Exercise input.
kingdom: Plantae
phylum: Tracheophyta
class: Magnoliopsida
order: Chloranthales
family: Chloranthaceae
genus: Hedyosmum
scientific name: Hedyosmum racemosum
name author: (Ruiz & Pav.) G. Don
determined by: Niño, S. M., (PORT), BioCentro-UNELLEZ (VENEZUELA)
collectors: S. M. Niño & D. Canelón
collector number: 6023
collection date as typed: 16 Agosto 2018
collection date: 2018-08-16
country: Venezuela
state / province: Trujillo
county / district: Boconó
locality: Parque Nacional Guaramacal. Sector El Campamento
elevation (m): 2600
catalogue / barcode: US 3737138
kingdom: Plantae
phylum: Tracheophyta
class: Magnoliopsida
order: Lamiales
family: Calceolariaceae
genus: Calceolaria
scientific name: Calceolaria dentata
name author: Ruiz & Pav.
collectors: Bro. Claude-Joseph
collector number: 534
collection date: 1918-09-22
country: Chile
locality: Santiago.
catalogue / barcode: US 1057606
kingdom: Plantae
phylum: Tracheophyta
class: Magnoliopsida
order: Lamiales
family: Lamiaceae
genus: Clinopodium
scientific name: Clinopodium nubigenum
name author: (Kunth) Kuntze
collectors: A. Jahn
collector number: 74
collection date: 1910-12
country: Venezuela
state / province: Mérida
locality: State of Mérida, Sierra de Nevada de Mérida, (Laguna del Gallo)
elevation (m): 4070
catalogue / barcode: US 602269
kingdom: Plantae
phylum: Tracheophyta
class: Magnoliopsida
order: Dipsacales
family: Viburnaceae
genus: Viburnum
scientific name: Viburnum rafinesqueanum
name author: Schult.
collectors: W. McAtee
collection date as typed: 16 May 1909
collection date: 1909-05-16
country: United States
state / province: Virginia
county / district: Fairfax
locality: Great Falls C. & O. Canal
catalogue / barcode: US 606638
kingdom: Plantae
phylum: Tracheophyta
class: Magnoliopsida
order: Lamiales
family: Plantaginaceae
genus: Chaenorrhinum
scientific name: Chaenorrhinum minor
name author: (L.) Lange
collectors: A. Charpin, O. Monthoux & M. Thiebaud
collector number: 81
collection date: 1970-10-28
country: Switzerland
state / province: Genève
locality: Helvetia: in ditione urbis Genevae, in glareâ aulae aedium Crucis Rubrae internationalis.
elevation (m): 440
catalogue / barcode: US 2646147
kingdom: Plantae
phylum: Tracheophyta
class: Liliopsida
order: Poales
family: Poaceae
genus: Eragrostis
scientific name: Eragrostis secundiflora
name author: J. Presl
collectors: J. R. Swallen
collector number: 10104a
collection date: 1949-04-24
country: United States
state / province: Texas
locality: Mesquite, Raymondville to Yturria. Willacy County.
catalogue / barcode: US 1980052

What is asked.
Please quote every line of the entries above word for word.

Finished exercise.
kingdom: Plantae
phylum: Tracheophyta
class: Magnoliopsida
order: Chloranthales
family: Chloranthaceae
genus: Hedyosmum
scientific name: Hedyosmum racemosum
name author: (Ruiz & Pav.) G. Don
determined by: Niño, S. M., (PORT), BioCentro-UNELLEZ (VENEZUELA)
collectors: S. M. Niño & D. Canelón
collector number: 6023
collection date as typed: 16 Agosto 2018
collection date: 2018-08-16
country: Venezuela
state / province: Trujillo
county / district: Boconó
locality: Parque Nacional Guaramacal. Sector El Campamento
elevation (m): 2600
catalogue / barcode: US 3737138
kingdom: Plantae
phylum: Tracheophyta
class: Magnoliopsida
order: Lamiales
family: Calceolariaceae
genus: Calceolaria
scientific name: Calceolaria dentata
name author: Ruiz & Pav.
collectors: Bro. Claude-Joseph
collector number: 534
collection date: 1918-09-22
country: Chile
locality: Santiago.
catalogue / barcode: US 1057606
kingdom: Plantae
phylum: Tracheophyta
class: Magnoliopsida
order: Lamiales
family: Lamiaceae
genus: Clinopodium
scientific name: Clinopodium nubigenum
name author: (Kunth) Kuntze
collectors: A. Jahn
collector number: 74
collection date: 1910-12
country: Venezuela
state / province: Mérida
locality: State of Mérida, Sierra de Nevada de Mérida, (Laguna del Gallo)
elevation (m): 4070
catalogue / barcode: US 602269
kingdom: Plantae
phylum: Tracheophyta
class: Magnoliopsida
order: Dipsacales
family: Viburnaceae
genus: Viburnum
scientific name: Viburnum rafinesqueanum
name author: Schult.
collectors: W. McAtee
collection date as typed: 16 May 1909
collection date: 1909-05-16
country: United States
state / province: Virginia
county / district: Fairfax
locality: Great Falls C. & O. Canal
catalogue / barcode: US 606638
kingdom: Plantae
phylum: Tracheophyta
class: Magnoliopsida
order: Lamiales
family: Plantaginaceae
genus: Chaenorrhinum
scientific name: Chaenorrhinum minor
name author: (L.) Lange
collectors: A. Charpin, O. Monthoux & M. Thiebaud
collector number: 81
collection date: 1970-10-28
country: Switzerland
state / province: Genève
locality: Helvetia: in ditione urbis Genevae, in glareâ aulae aedium Crucis Rubrae internationalis.
elevation (m): 440
catalogue / barcode: US 2646147
kingdom: Plantae
phylum: Tracheophyta
class: Liliopsida
order: Poales
family: Poaceae
genus: Eragrostis
scientific name: Eragrostis secundiflora
name author: J. Presl
collectors: J. R. Swallen
collector number: 10104a
collection date: 1949-04-24
country: United States
state / province: Texas
locality: Mesquite, Raymondville to Yturria. Willacy County.
catalogue / barcode: US 1980052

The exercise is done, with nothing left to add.